Deadline deal poster boy

JIM BENDER -- Sun Media

, Last Updated: 10:20 AM ET

Even more than a quarter of a century later, he is still the poster boy for the NHL's annual trade deadline.

In one of the most famous deadline-deals ever made, the New York Islanders acquired centre Butch Goring from the L.A. Kings for Bill Harris and Dave Lewis in 1980. And the rest really did become hockey history. Goring was credited as the missing ingredient that New York needed as he then led the Isles to the first of four consecutive Stanley Cups.

"There's not a lot of trades that work out that well when they're made that late in the season," said Goring, who was in town to participate in the annual Oldtimers' Hockey Challenge at the MTS Centre last night. "And I don't mind hearing that it was a great trade."

Goring scored seven goals and 19 points in 21 playoff games that year. The next year, the Winnipeg native scored 10 goals and 20 points in 20 NHL playoff games, winning both the Stanley Cup and the Conn Smythe Trophy as the top playoff performer that year.

"I tell everyone that the second one (Cup) was better -- and it had nothing to do with winning the Conn Smythe," said Goring, 57. "When I first joined the team that late in the season, I did not feel that comfortable with the team. But that second year, I felt like I was an Islander and it was a lot more fun.

"We won four straight Stanley Cups and obviously, when you're winning Stanley Cups, it's always a great memory. And with a team as good as the Islanders, it was so much fun to go to the rink and not have to deal with the pressures of not knowing whether or not you can win."

Goring, who was also visiting his parents here, scored 375 goals and 888 points in 1,107 NHL regular-season games and added another 38 goals and 88 points in 134 NHL playoff matches. The MJHL product also won both the Lady Byng and Billy Masterton Trophies in 1978.

And while there are other problems with the modern-day NHL, Goring likes the fact that more skill players are allowed to strut their stuff.
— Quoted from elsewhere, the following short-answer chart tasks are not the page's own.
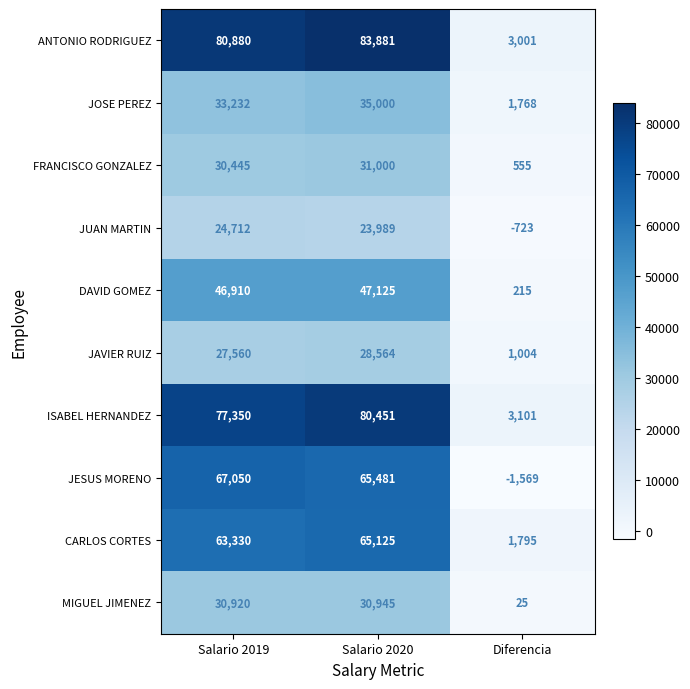

The value of MIGUEL JIMENEZ at Salario 2019 is 10349. True or false?

False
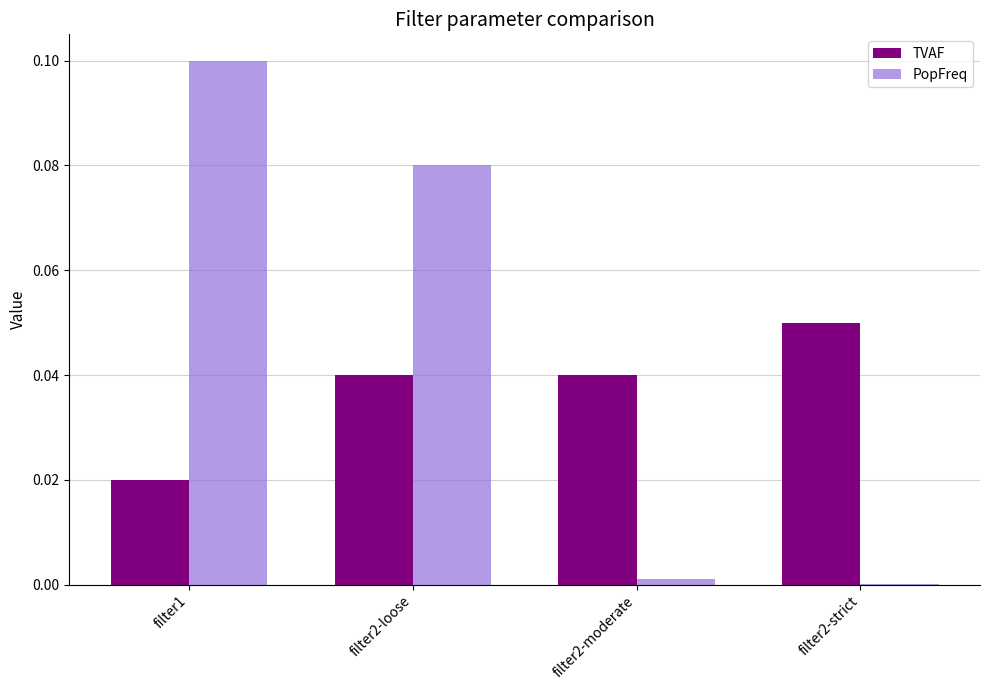

Which category has the highest value in the PopFreq series?

filter1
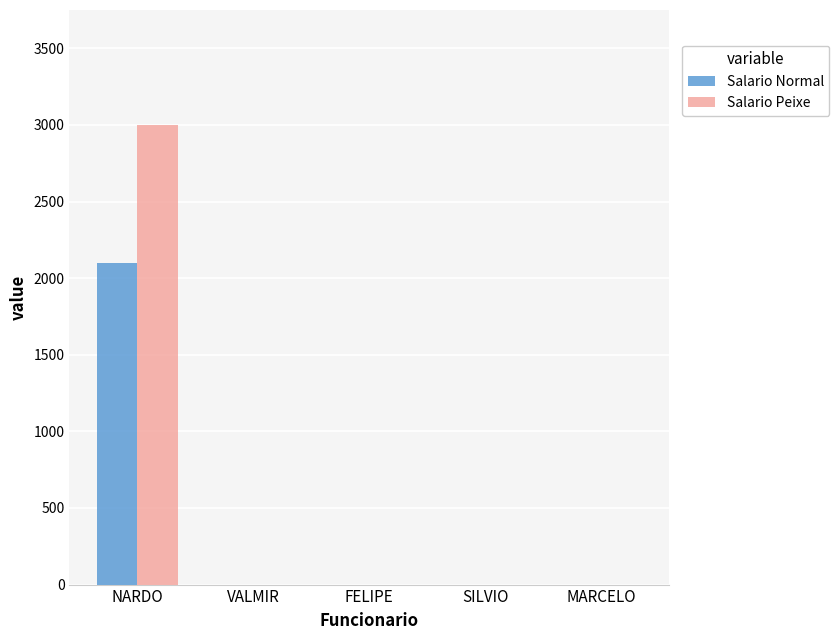

The value of Salario Peixe at NARDO is 4044. True or false?

False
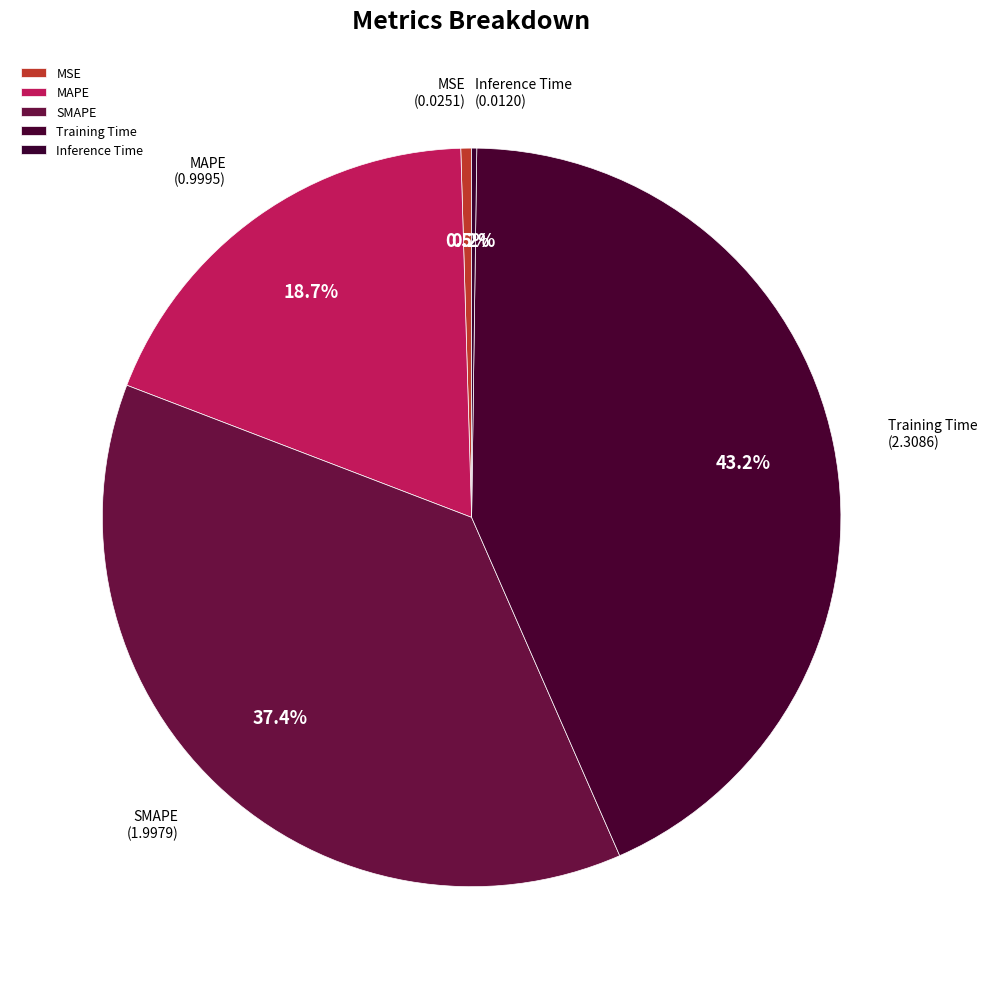

Does any single category account for the majority?

No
"The new rules have provided the quickness factor to return to the game and that has helped the skill guys to shine," said Goring, who played at 5-foot-10 and 165 pounds.

Goring also had a successful coaching career, winning two IHL championships with the Utah Grizzlies and another title in Germany.

"I'm still hoping to get back into the NHL as a coach," said Goring who is working with city-run minor hockey league programs in New York City when he is not barnstorming with such Legendary Hockey Heroes as Bryan Trottier and Dale Hawerchuk.